# [EXCERPT TO READ]
* * *
Question

You would like to know whether forwards in a basketball league average the same (or different) numbers of points than the overall league average of 7.5 points. Drawing a random sample of 10 forwards from the league, their averages were: 10, 9, 6, 11, 13, 14, 9, 9, 9, and 10 points. If you were going to compare the obtained average of scoring by the sampled forwards with the population value of 7.5.
Required:
What is the critical t-value for such a test given an alpha level of 0.05?
* * *
# [EXTRACTED MATERIAL]

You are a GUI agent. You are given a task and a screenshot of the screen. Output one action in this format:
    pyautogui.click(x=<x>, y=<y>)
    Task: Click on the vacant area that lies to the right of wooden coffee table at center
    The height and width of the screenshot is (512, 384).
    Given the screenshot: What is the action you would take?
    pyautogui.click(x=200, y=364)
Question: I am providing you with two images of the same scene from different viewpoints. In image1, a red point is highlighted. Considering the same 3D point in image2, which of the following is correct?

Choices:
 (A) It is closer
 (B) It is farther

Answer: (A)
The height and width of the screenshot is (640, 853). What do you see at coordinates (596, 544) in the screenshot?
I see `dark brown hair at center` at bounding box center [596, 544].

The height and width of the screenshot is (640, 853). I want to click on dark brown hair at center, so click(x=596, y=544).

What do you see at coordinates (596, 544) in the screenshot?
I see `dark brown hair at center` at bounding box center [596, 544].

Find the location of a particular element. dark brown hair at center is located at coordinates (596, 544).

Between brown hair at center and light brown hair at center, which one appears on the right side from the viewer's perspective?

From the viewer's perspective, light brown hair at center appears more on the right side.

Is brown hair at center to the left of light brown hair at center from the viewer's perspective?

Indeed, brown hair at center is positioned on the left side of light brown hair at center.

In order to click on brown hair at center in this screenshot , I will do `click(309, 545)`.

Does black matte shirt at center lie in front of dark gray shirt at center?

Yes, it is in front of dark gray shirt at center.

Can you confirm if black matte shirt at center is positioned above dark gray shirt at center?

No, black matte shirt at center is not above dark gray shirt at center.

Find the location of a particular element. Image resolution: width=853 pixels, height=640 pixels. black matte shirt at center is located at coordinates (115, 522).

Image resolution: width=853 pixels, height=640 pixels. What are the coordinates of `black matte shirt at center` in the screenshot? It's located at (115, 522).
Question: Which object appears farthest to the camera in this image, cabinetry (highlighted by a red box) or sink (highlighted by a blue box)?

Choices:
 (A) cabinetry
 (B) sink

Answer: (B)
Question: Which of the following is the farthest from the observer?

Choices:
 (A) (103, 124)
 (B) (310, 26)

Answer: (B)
* * *
# [TASK SET]
(1) Using the basketball scoring question above, say whether each statement agrees with it, answering yes or no and quoting the deciding words. (a) The sample was made up of 10 forwards chosen at random. (b) The overall league average is 9 points. (c) The test is set at an alpha level of 0.01.
(2) In one to three sentences, explain why the basketball scoring question compares the sampled forwards' average with 7.5.

# [ANSWERS TO THE EXERCISE]
(1)
(a) Yes: "Drawing a random sample of 10 forwards from the league"
(b) No: "the overall league average of 7.5 points"
(c) No: "given an alpha level of 0.05"

(2) The goal is to learn whether forwards in the league average the same as or a different number of points than the league as a whole. The value 7.5 is the overall league average, so the forwards' sample average is compared against it.